**AUFGABENSTELLUNG**
Schreibe den Text mit den Zeitzeugenberichten über Ausgangssperre, Verhaftungen und nächtliche Verhöre im Anschluss an seinen letzten Satz weiter.

───── DOKUMENTTEXT


    Rautenberg: In Sechserreihen marschieren wir nun in eine große Halle und müssen da in eben dieser Formation stehen, wieder die Hände nach oben und das Gesicht zur Wand

    Der Bäckermeister Gustav Rautenberg, damals 64 Jahre alt. Er gerät als Unbeteiligter ins Räderwerk von Polizei und Justiz, weil er wie viele andere auch die Ausgangssperre um wenige Minuten überzogen hat.

    Rautenberg: Wieder wird bei der kleinsten Bewegung gebrüllt, und da es nun ca 1000 Menschen sind, ist das ununterbrochen der Fall. Von nun an hören wir nur noch sächsische Kommandos und gröbste Schimpfworte. Mehrere alte Frauen sind schon in Ohnmacht gefallen.

    Twarock: Da schlimmste war ja die Angst. Jeder wusste: Überall waren Spitzel. Wer wird denn nun verhaftet. Wer hat den Mund zu voll genommen? Sie wissen nicht: Hat man sie gehört, hat man sie gesehen, hat man sie gefilmt?

    Brunhilde Twarock, damals Schülerin in Bitterfeld

    Kehrhahn: Die hatten nur Anklagepunkte, aber keine Beweise. Wurde ja nachts immer verhört, Scheinwerfer, Schläge ... Die wollten wissen, ob es irgendwie angezettelt worden war in Zusammenhang mit meinem Bruder als Kurzwellenamateur, ob das von außen angestiftet wurde.

──────────
───── BEREITGESTELLTE DATEN

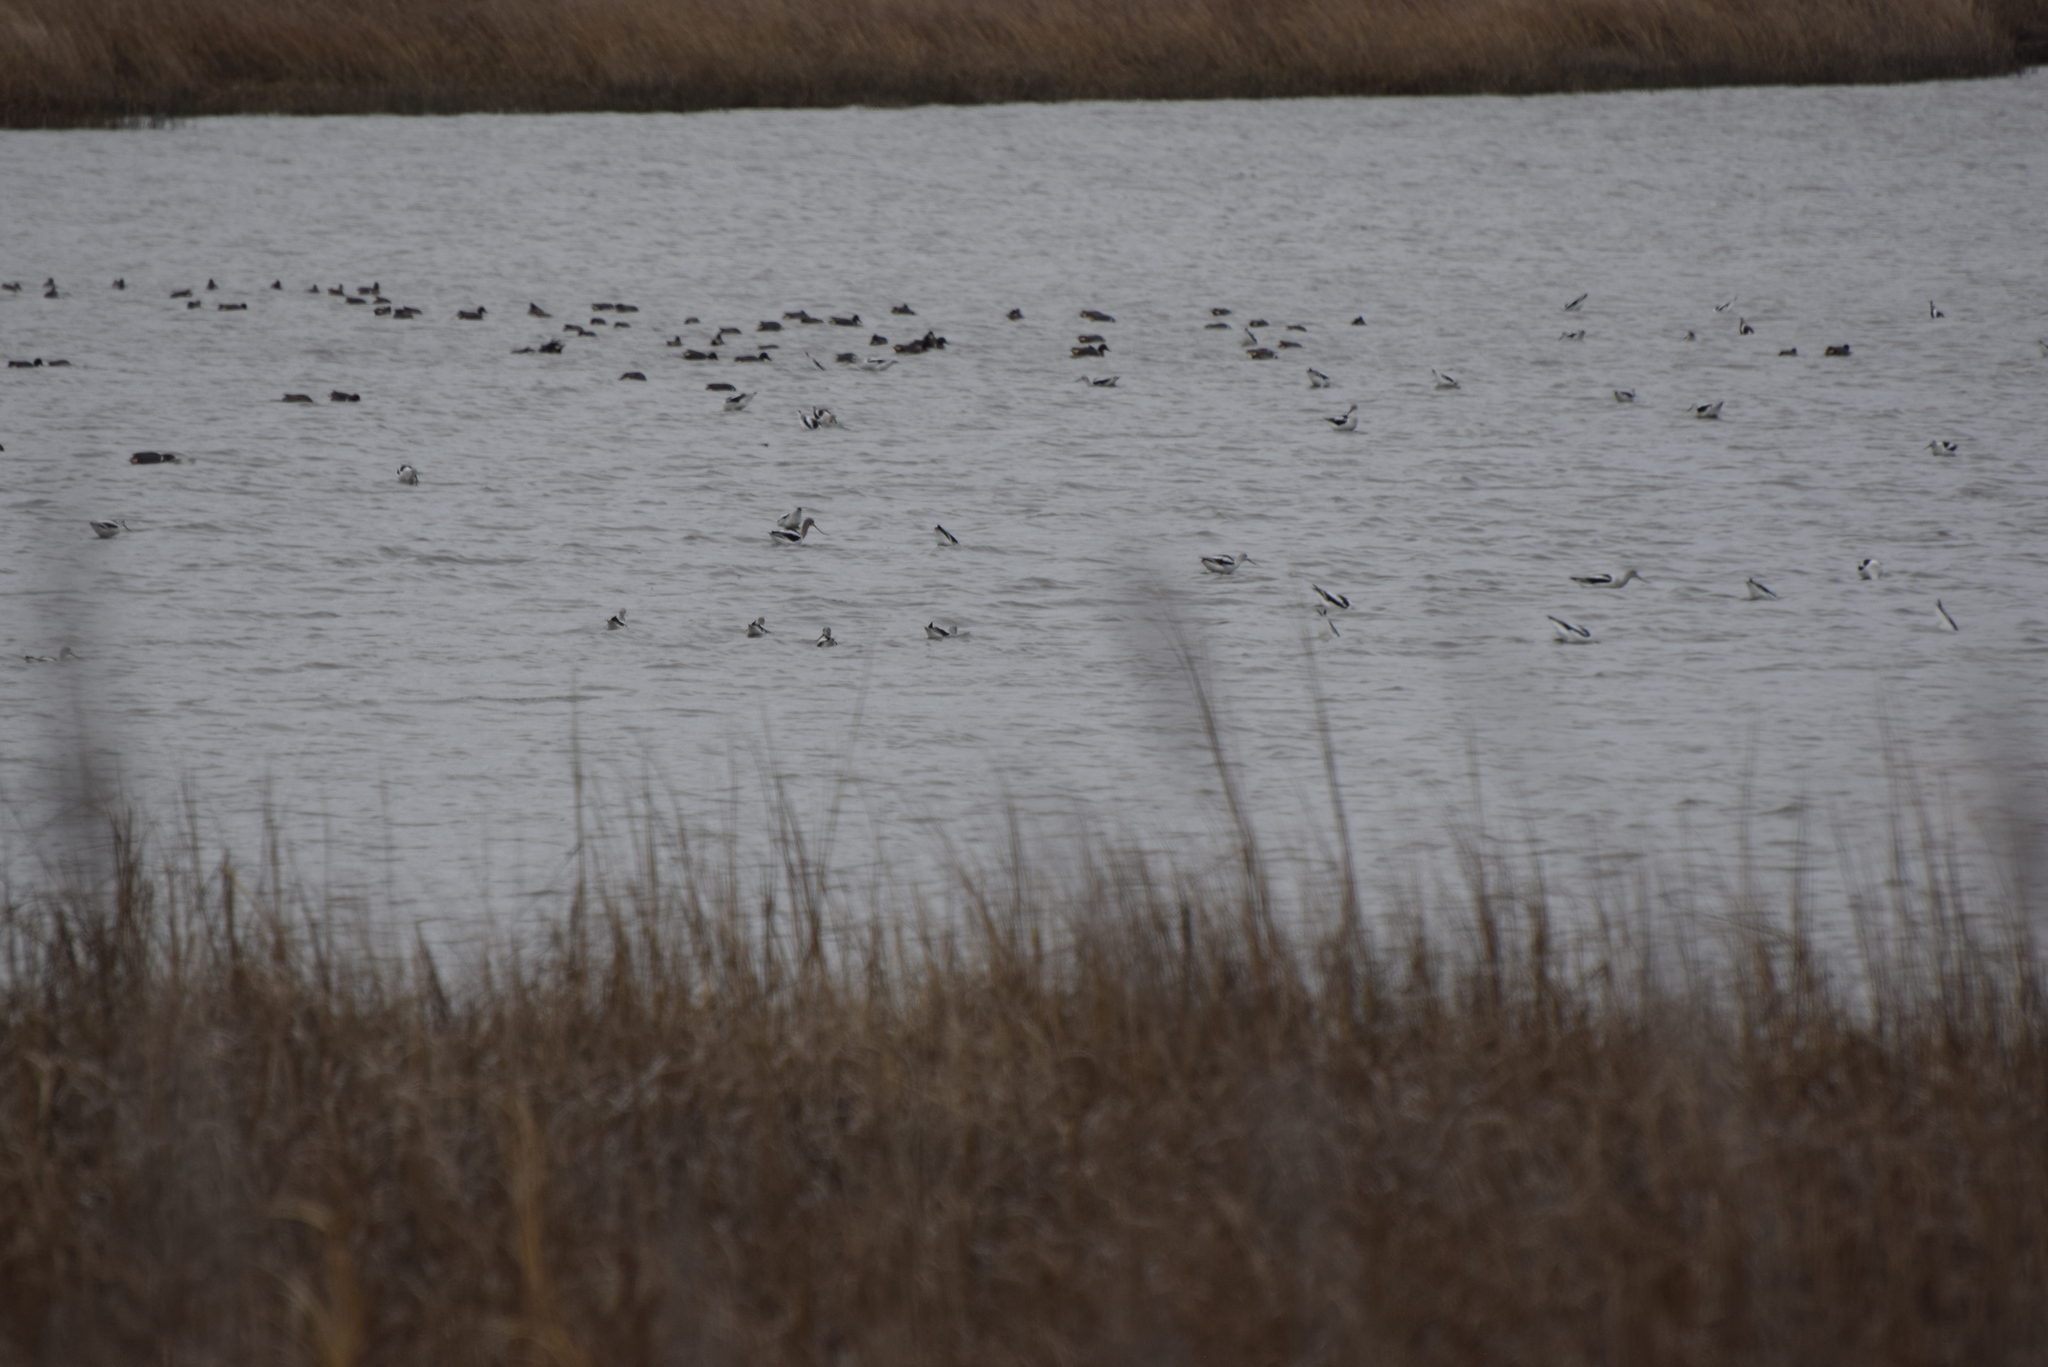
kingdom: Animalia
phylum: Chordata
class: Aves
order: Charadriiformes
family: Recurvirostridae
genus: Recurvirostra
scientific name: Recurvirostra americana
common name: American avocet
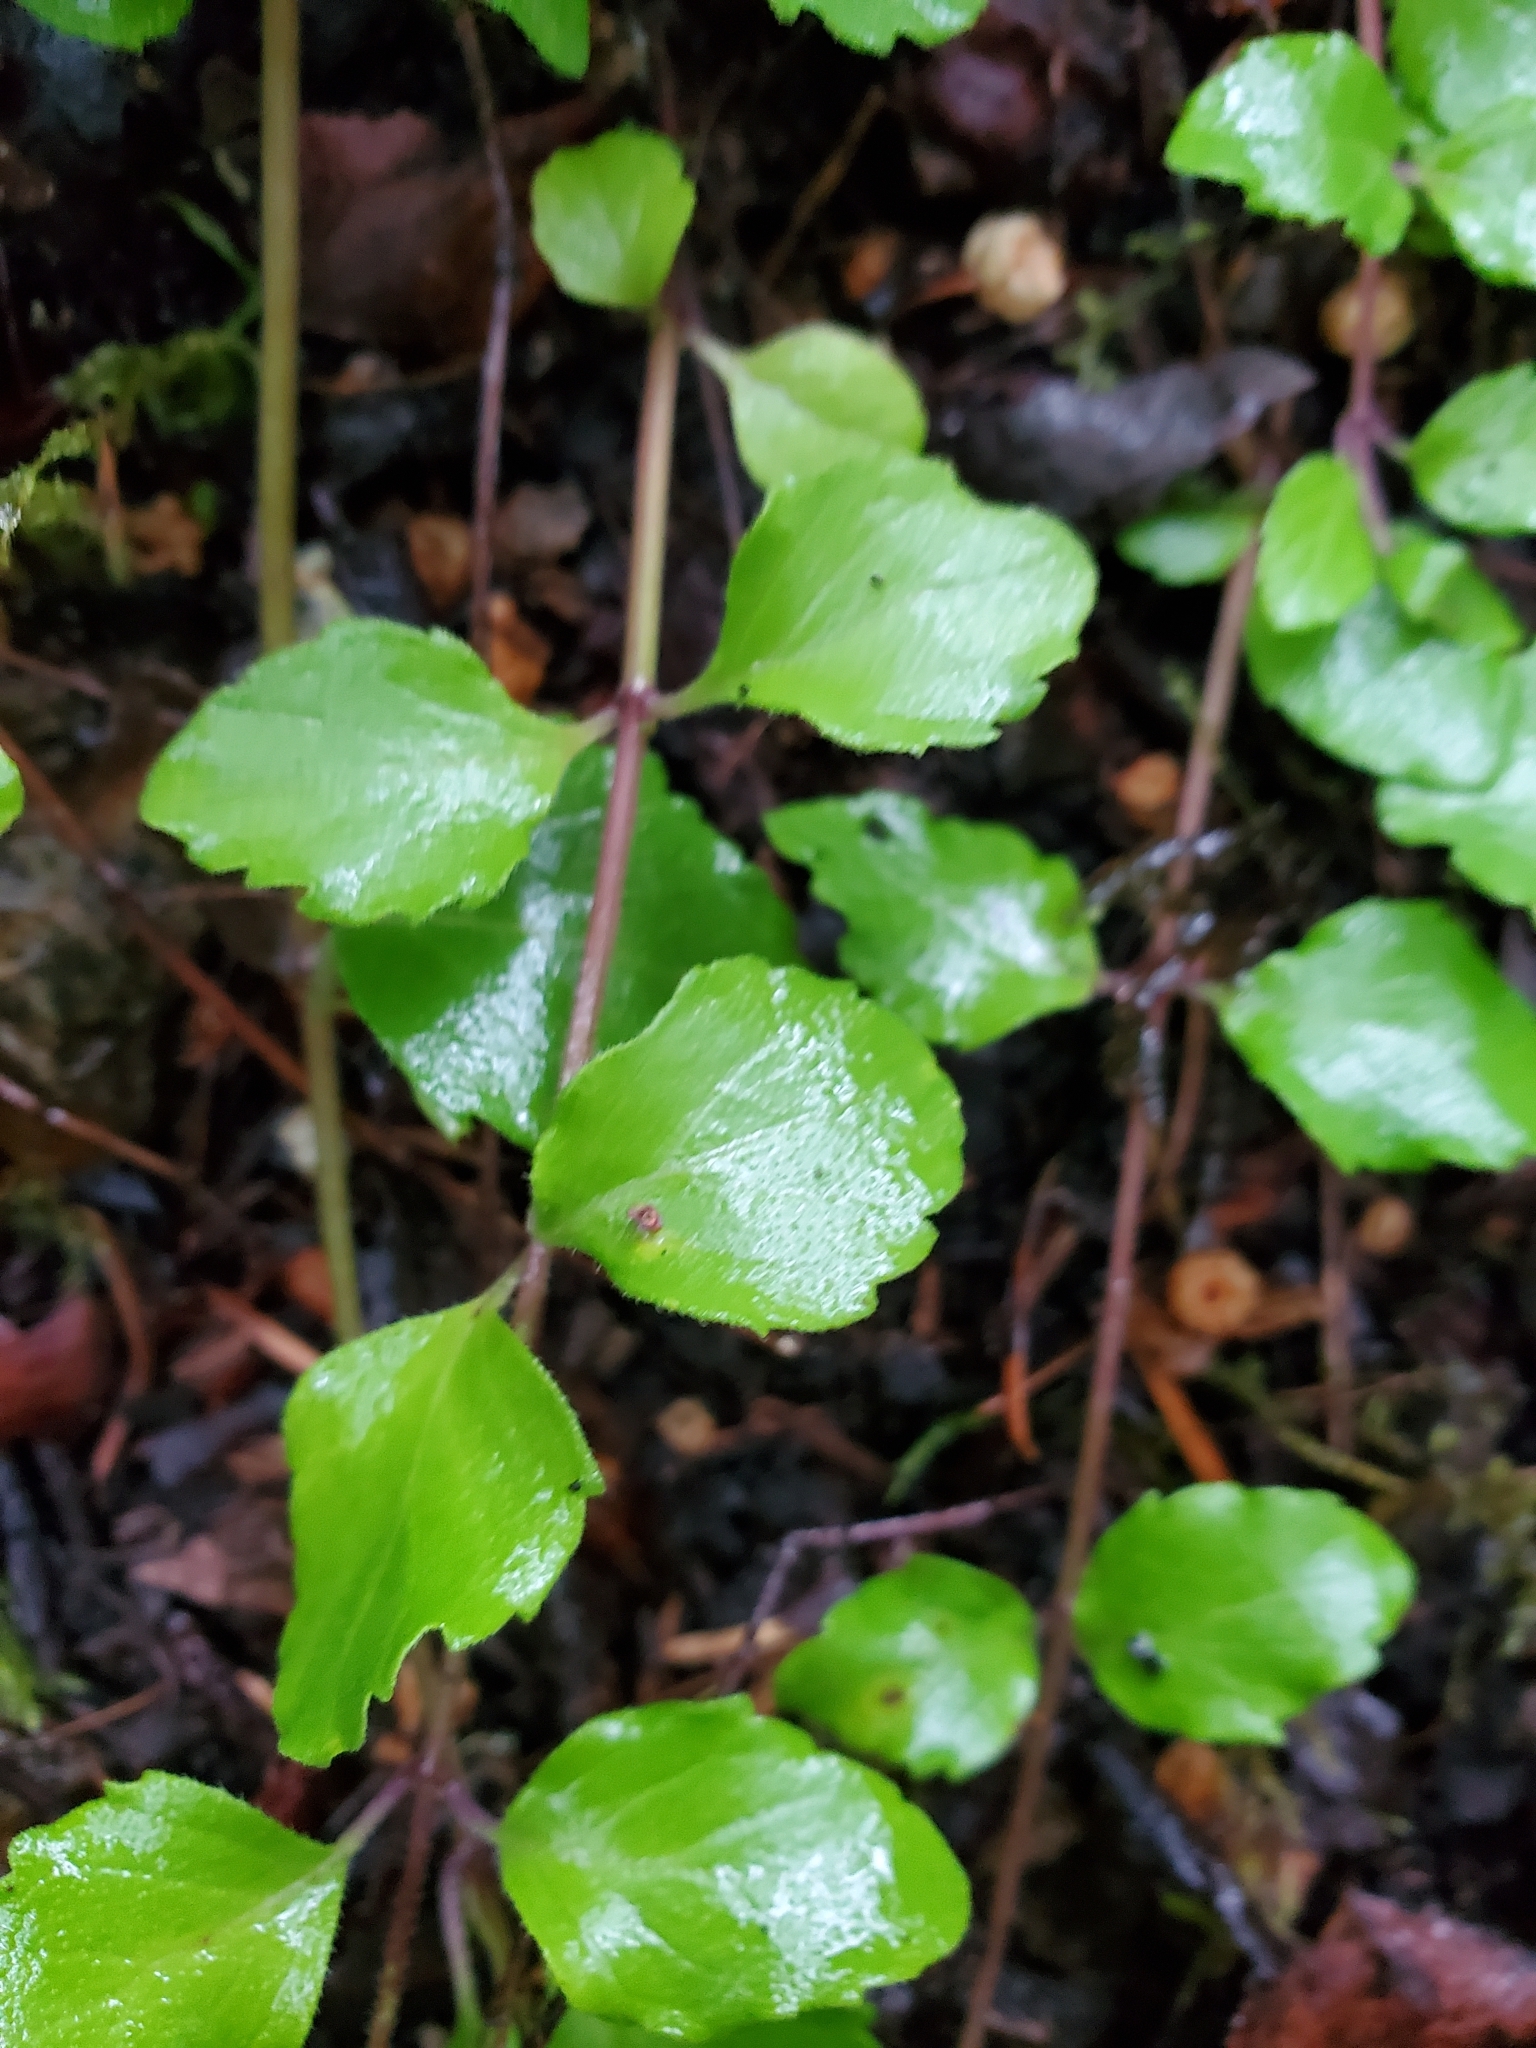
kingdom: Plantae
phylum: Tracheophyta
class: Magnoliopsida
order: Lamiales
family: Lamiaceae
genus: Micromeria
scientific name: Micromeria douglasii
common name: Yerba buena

──────────

**ENDGÜLTIGE ANTWORT**
    Manfred Carl Kehrhahn kommt nach vier Monaten ohne Urteil frei. Andere bezahlen ihre Beteiligung am 17. Juni mit dem Leben. Harro Hess, ein Abiturient aus Berlin, erinnert sich:

    Hess : Weiße Plakate klebten plötzlich an den Wänden. Bekanntmachung: Mit sofortiger Wirkung werden standrechtlich zum Tode verurteilt: Und dann folgen vier Namen. Das Urteil wurde vollstreckt.

    Unbehauen: An einer Säule haben sie mich festgebunden. Da hing ich bis zum nächsten Morgen. Also praktisch erwartete ich, dass sie mich dort umlegen. Mir war das egal, lieber weg, als das hier noch länger zu ertragen.

    Kurt Unbehauen gilt als einer der Anführer des Aufstands in Jena. In der Nähe von Dessau ist er an einer Straßensperre gefasst und nach Gera gebracht worden. Dort wird er von sowjetischen Militärs vernommen.

    Unbehauen: Und jetzt ging es bei den drei Tagen und drei Nächten: Von wem haben Sie Auftrag gehabt. Wir besser wissen, haben die Russen gesagt. Sie haben Auftrag gehabt. Von wem haben Sie Auftrag gehabt? Da habe ich gesagt: von keinem. Das lag in der Luft nach dem, was Ulbricht gemacht hatte.

    Pilz : In der Anklageschrift steht: An der Spitze einer mit Knüppeln bewaffneten Bande. So hat das der Staatsanwalt formuliert. Weder die Spitze stimmt, noch dass ich in irgendeiner Form eine Rädelsführerschaft beabsichtigt hätte...

    Gotthard Pilz, damals Student in Halle, ist von zwei Kommilitonen denunziert worden. Anfang Juli muss er sich vor Gericht verantworten.

    Pilz: Es wurde mir ein Pflichtverteidiger zugeteilt, der sich zwar Mühe gab, um das als Affekthandlung darzustellen und damit die Strafmilderung zu erreichen. Das war aber mehr oder weniger eine Farce, weil das Urteil, wie ich hinterher dann gemerkt habe, vorher schon feststand.

    Unbehauen: Ich war nicht ruhig vor Gericht ...Da hab ich dem Richter gesagt: Wer ist denn Faschist, doch die Leute ... hab ich doch gesehen, was die Leute gemacht haben, die Leute ausgeplündert. Das habe ich doch gesehen. Ach, ist der bald über die Barriere gesprungen: Unsere besten Leute als Faschisten bezeichnen. Ihn muss die volle Härte des Gesetzes treffen, hat der rumgetobt.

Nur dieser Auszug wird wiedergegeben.